Book Review from the September 1984 issue of the Socialist Standard

Militant, Michael Crick (Faber & Faber, 1984)

Much of this book deals with the history of the Militant Tendency from its stumbling beginnings in the various Trotskyist organisations (whose remains have littered the fringes of the Labour movement for fifty years) to its present, influential role in Labour's left wing.

Entrism is discussed as a specifically Trotskyist tactic, but one interpreted in as many different ways as there are Trotskyist organisations. Militant have developed a peculiar brand called Deep Entrism, a modified version of the "waiting for Lefty" entrism whereby they join a party at a time of social and political upheaval in order to be at the forefront of the revolution when the right moment comes.

Michael Crick notes (page 25) that "it is particularly ironic that three of the main leaders of the recent campaign against Militant should have all incurred the wrath of party officials at one time or another: Denis Healey—the Communist infiltrator of the 1930s; Jim Mortimer—member of a proscribed organisation; and, above all, Michael Foot". He also finds it interesting that "rebels should so easily become leaders" (page 25), but it comes as no surprise to socialists or anyone else who sees the futility of workers placing their trust in leaders of any kind. The argument against leadership is eloquently (if unintentionally) stated throughout the book.

The chapters relating to the organisational manoeuvrings of the leadership, Militant and other groupings in the Labour Party will be regarded by some as a central and important feature of the book. In fact, it borders on the irrelevant. The book however is worth reading as an outline of the history and nature of Trotskyist organisations. The cult of leadership is demonstrated by looking at the various Trotskyist organisations, which seem to have been dominated by only three or four individuals over the past half century.

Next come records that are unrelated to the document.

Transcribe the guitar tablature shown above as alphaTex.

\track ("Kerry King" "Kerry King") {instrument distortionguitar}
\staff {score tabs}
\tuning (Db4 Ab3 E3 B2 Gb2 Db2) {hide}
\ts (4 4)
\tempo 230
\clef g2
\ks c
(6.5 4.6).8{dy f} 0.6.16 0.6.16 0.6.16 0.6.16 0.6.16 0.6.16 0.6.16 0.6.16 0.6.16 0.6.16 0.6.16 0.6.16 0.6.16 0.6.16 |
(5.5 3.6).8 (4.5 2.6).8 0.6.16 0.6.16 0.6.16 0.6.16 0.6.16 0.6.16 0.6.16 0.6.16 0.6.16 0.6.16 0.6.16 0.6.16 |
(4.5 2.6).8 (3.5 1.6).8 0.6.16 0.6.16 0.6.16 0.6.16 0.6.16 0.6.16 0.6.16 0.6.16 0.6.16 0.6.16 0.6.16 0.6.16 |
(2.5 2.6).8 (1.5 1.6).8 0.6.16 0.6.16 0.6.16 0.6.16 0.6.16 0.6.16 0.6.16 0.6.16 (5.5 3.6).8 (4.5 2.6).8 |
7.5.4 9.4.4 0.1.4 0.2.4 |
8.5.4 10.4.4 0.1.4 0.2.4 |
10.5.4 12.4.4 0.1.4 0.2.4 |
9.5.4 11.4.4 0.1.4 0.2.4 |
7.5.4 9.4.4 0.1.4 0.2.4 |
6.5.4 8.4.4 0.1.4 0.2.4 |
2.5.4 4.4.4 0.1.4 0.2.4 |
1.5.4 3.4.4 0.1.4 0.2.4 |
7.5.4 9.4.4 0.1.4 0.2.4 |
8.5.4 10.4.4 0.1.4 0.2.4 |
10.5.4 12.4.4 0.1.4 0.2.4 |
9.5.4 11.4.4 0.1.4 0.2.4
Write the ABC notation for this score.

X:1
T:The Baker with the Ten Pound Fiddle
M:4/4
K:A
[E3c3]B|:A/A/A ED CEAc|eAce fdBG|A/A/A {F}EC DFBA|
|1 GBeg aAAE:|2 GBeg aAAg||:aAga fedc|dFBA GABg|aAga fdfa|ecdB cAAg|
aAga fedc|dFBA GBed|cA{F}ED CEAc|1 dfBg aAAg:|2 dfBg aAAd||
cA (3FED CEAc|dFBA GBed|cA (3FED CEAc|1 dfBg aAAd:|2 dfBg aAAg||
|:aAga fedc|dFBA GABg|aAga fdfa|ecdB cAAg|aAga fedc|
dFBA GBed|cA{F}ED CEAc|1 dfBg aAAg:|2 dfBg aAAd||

Allied to this question of leadership, the book examines the organisational form taken by all such parties, the form of democratic centralism. Nominally the leadership is elected by the members, but an outgoing leadership will propose to a conference the new leadership and central committee by means of a "slate" (or list) of candidates. Members do not vote for individuals but for such a slate and it is rare indeed for an alternative slate to be proposed. This explains the "remarkable continuity of the Militant leadership over the years" (page 105). It should also be noted that this process of a self-perpetuating leadership explains the enormous power and prestige such a leadership has relative to its own organisation.

The organisation of such groups as Militant and all other followers of Bolshevism is certainly centralised, but has little to do with any democratic process.

Crick's book is largely a patchwork of interviews with old acquaintances and colleagues of the Militant leadership, the author's own observations and prejudices and already well-known facts about Militant but there is virtually no new material on the organisation. Much of the information on Ted Grant appears to be intended to reduce argument to personalised ridicule, unfairly depicting Grant as a senile eccentric. It is indicative of the state of the Labour Party that while sections can hold enquiries  into entrist groups or whatever, and spend ". . . in the year leading up to June 1983 four of the Executive's monthly meetings . . .  devoted almost entirely to the issue" (page 200), they cannot find time to seriously examine the nature of capitalism or to reach any conclusion regarding the urgency of socialist revolution.

Militant may sloganise and print radical catchphrases on its front page headlines but is in fact just another reformist organisation which is well suited to the Labour Party. Whether Militant and the Labour Party retain their companionship or not is a matter of complete indifference to workers. The tragedy is that in the eyes of many workers, revolutionary socialism is confused with Trotskyism, Leninism and  Bolshevism. It is an urgent task to remedy this situation and expose the quack remedies not only of Militant, but all those on the political left who distort the meaning of socialism.